• TRY IT: From the first line through the one containing "### 2.3 Kassow Robots ✅", restate the listing word for word, and give no other lines.

• DATA:

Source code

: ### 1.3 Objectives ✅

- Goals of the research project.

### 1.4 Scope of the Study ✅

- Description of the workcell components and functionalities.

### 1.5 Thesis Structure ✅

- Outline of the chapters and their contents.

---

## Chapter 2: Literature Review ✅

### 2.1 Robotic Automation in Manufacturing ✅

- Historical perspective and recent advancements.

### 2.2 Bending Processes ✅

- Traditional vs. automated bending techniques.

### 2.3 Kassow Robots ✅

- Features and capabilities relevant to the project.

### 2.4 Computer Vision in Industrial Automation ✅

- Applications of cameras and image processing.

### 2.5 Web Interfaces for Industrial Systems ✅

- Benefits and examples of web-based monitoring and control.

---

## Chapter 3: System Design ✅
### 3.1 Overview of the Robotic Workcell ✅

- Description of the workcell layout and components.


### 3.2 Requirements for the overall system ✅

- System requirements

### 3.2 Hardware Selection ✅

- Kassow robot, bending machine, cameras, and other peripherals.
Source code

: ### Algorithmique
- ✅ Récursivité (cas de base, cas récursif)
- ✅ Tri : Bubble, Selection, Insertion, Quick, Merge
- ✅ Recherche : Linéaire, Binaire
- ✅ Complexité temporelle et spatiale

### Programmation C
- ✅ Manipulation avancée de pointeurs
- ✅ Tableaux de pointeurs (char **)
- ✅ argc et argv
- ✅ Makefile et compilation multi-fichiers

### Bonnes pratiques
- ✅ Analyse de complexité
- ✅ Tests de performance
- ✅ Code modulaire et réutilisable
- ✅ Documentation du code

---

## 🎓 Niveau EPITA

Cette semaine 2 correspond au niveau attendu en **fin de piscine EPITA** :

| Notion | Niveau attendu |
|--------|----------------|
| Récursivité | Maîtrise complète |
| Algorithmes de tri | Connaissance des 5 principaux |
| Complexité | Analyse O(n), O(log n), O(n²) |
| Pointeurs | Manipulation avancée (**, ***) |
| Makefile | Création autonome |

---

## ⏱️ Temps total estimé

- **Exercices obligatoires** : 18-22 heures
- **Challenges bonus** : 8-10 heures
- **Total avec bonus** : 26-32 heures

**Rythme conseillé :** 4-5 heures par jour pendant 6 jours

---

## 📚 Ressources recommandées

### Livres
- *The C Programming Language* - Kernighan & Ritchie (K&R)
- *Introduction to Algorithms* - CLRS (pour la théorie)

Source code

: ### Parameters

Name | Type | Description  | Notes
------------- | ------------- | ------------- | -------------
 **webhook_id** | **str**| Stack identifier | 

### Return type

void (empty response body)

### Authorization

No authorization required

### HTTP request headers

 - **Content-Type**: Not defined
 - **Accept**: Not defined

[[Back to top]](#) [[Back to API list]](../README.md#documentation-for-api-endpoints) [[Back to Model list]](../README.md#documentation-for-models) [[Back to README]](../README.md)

• RESPONSE:
Source code

: ### 1.3 Objectives ✅

- Goals of the research project.

### 1.4 Scope of the Study ✅

- Description of the workcell components and functionalities.

### 1.5 Thesis Structure ✅

- Outline of the chapters and their contents.

---

## Chapter 2: Literature Review ✅

### 2.1 Robotic Automation in Manufacturing ✅

- Historical perspective and recent advancements.

### 2.2 Bending Processes ✅

- Traditional vs. automated bending techniques.

### 2.3 Kassow Robots ✅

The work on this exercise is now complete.